M. Aboul Gheit a mis l'accent sur les efforts engagés par l'Egypte en ce sens et pour l'envoi d'unités de maintien de la paix à la province darfourienne, a souligné le porte-parole.
Une convergence de vues s'est avérée lors de cette rencontre vis-à-vis de l'évaluation de la situation en Somalie, selon M. Zaki qui a également confirmé que M. Aboul Gheit et M. Brown avait jugé nécessaire une mobilisation sur le plan politique et sécuritaire en Somalie.

Le 17 Décembre 2007, Une délégation du gouvernement Sud-soudanais, actuellement en visite au Caire, a salué dimanche les attitudes d'Egypte soutenant les sujets de paix et de stabilité au Soudan ainsi que les efforts égyptiens déployés en vue de régler tous les problèmes intersoudanais. Le conseiller du président soudanais et leader éminent du congrès populaire, Mansour Khaled, a souligné que la visite de la délégation sud-soudanaise en Egypte vise à transmettre le message du premier vice-président soudanais, également chef du gouvernement du sud a la direction égyptienne pour l'informer des développements actuels sur la scène soudanaise. Le message comprend le renforcement des relations entre le gouvernement Sud-soudanais et le gouvernement égyptien, a fait savoir M. Khaled en affirmant que l'Egypte constitue le seul pays qui avait dépêché immédiatement son émissaire pour s'enquérir de la dernière crise survenue au Soudan.

Le 19 décembre 2007, l'Égypte s'est félicité de la décision d'aller au-delà de la principale Soudan: Congrès national et le MPLS à leurs divergences et de s'accorder sur un calendrier pour résoudre les questions en suspens et la mise en œuvre. Et a réaffirmé son soutien à la stabilité, la paix et l'unité au Soudan.

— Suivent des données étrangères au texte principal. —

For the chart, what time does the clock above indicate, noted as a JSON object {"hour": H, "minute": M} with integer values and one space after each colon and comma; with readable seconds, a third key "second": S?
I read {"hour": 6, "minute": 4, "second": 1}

Le 10 Janvier 2008, Aboul Gheit a également envoyé des messages au représentant de la politique extérieure de l'UE et aux chefs de la diplomatie soudanaise et tchadienne sur les moyens de cerner la crise opposant le Tchad au Soudan. Il a demandé aux cotés soudanais et tchadien de faire preuve de retenue et d'éviter toute tension dans les rapports communs.
Il a rappelé aux deux parties les accords conclus à Tripoli et à Syrte, appelant au respect des principes de bon voisinage et à la non-ingérence dans les affaires intérieures des pays.
Commentant les dangers pouvant surgir de l'escalade de la crise, Aboul Gheit a mis en garde contre la dangerosité de tout débordement et de la perte de contrôle sur les armes et les individus dans la région frontalière perturbée au moment ou les regards sont braques sur les avant-gardes des forces de paix onusiennes et celles de l'Union africaine. Le ministre des Affaires étrangères a exhorté, dans ses messages, les membres permanents du Conseil de sécurité, de l'ONU, de l'UA et de l'UE, à agir d'urgence pour cerner la crise et encourager les côtés soudanais et tchadien à régler diplomatiquement leurs différends.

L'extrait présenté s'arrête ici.